Figure 8 Measured energy distribution of the FE X-ray source.

Instrument response significantly shapes the observed spectra. First, the SDD's limited energy resolution near 1 keV prevents resolution of the fine structure (e.g. Lα and Lβ of copper), which appears as a single broadened feature. Second, the 50 µm Be window has poor transmission for soft X-rays, suppressing counts in the few-hundred-eV range and causing a systematic underestimation at the low-energy end. Overall, the spectra exhibit a controllable evolution with voltage, and strong Cu L characteristic emission centred near 1 keV is obtained in the 4.0–4.5 kV range.

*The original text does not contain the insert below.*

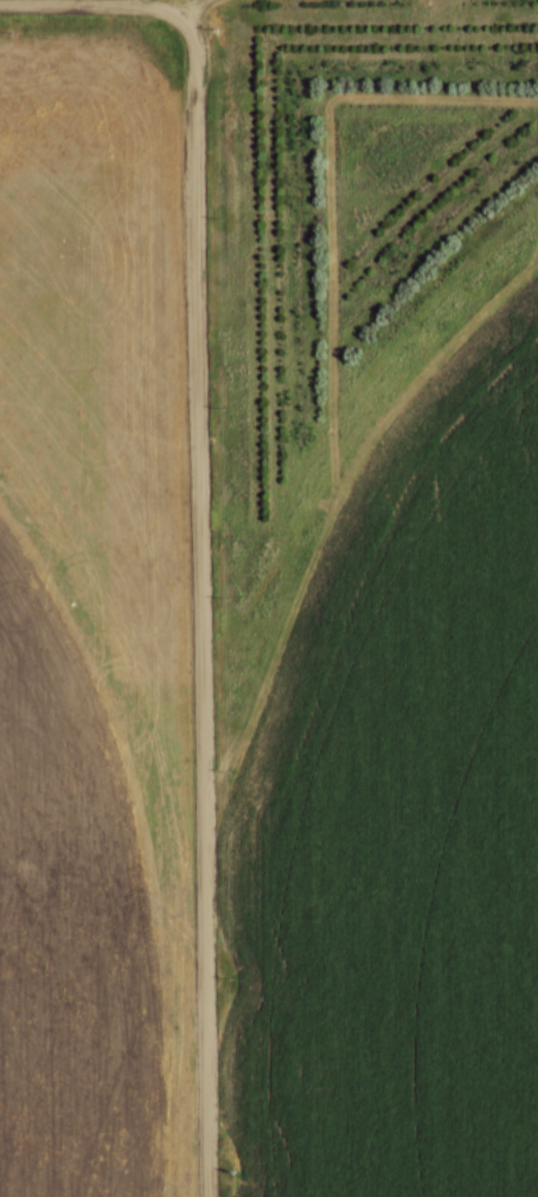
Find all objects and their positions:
road: (107, 2)
road: (201, 607)
crop: (91, 621)
crop: (399, 822)

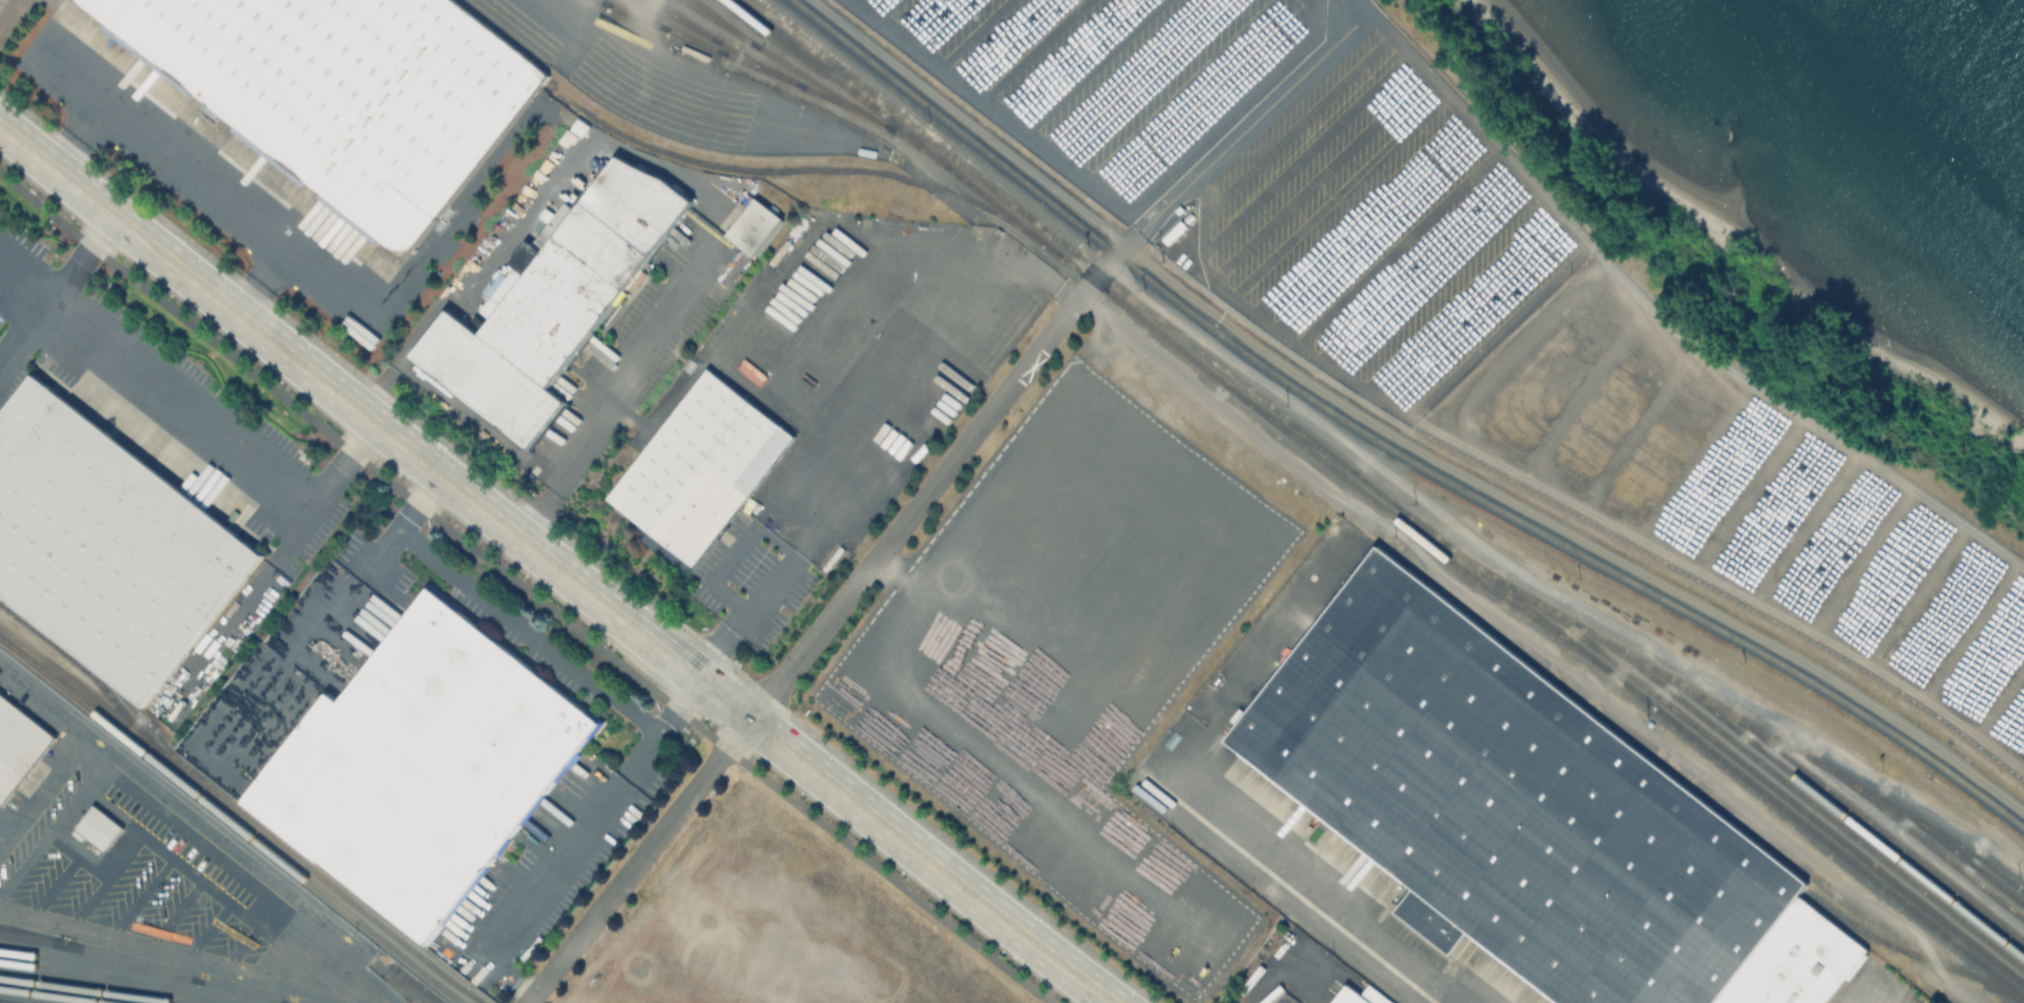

3.5. Spectroscopic characterization of the field-emission X-ray source in the soft X-ray region

To obtain high-resolution spectral features of the FE X-ray source in the low-energy range (<900 eV), we integrated the device into the UXS endstation of the SXFEL facility and performed energy-resolved measurements using its high-resolution soft X-ray emission spectrometer. Because a copper target lacks elemental characteristic lines in this energy range, we evaporated an ∼500 nm TiO₂ thin film onto the copper substrate to generate Ti L and O K characteristic radiation, enabling comparison between characteristic emission and Bremsstrahlung. The film thickness was chosen by balancing the soft X-ray absorption length in TiO₂ against the electron-beam excitation volume, thereby effectively suppressing contributions from the copper substrate within the measurement window.

Fig. 9 shows the emission spectrum of the FE X-ray source over 400–560 eV. Two dominant lines are observed at 451.8 eV (Ti Lα) and 524.9 eV (O Kα). The measured peak positions agree with reported values for TiO₂ (Ti Lα ≃ 452 eV, O Kα ≃ 525 eV), confirming the reliability of the energy calibration. In terms of intensity, the O Kα peak is markedly stronger than the Ti Lα peak; estimates from the peak heights indicate at least an order-of-magnitude difference. This disparity can be understood from the combined effects of the material's electronic structure and the excitation–emission process: in TiO₂, the valence band is dominated by O 2p states, while Ti⁴⁺ is near a d0 configuration with few occupied 3d states, resulting in relatively sparse radiative recombination channels for a Ti 2p core hole. In addition, the O:Ti stoichiometry of 2:1 leads to an O 2p-dominated valence band, further enhancing the O Kα emission intensity.

Figure 9 (a) Raw CCD image of the emission signal and (b) X-ray emission spectrum of TiO2 measured at the UXS endstation of the SXFEL.

The O Kα feature exhibits a relatively sharp main peak with additional broadening arising from the finite valence-band width; its FWHM is ∼10 eV, consistent with the energy broadening associated with filling an O 1s core hole from the broad O 2p valence band. By contrast, the Ti Lα signal is significantly weaker and broadened, attributable to strong 2p–3d Coulomb interactions, crystal-field splitting and ligand-to-metal charge transfer. This broadening behaviour is consistent with reported soft X-ray emission spectra of TiO₂, further corroborating the oxidation state and chemical environment of the film (Terauchi et al., 2018).

The continuous background in the low-energy region arises primarily from Bremsstrahlung generated by electron-beam bombardment of the target; however, its magnitude in the present energy range is low and does not hinder identification of the characteristic peaks. Taken together, these results demonstrate that the FE X-ray source can stably generate elemental characteristic radiation in the soft X-ray regime, and that the line energies and relative intensities are sensitive to the material's chemical state and electronic structure. By selecting functional films as the target and controlling the film thickness, low-energy spectroscopic characterization of the films can be characterized. This provides an experimental basis for subsequent FE X-ray sources combined with soft X-ray spectrometers for soft X-ray spectroscopy measurements of samples.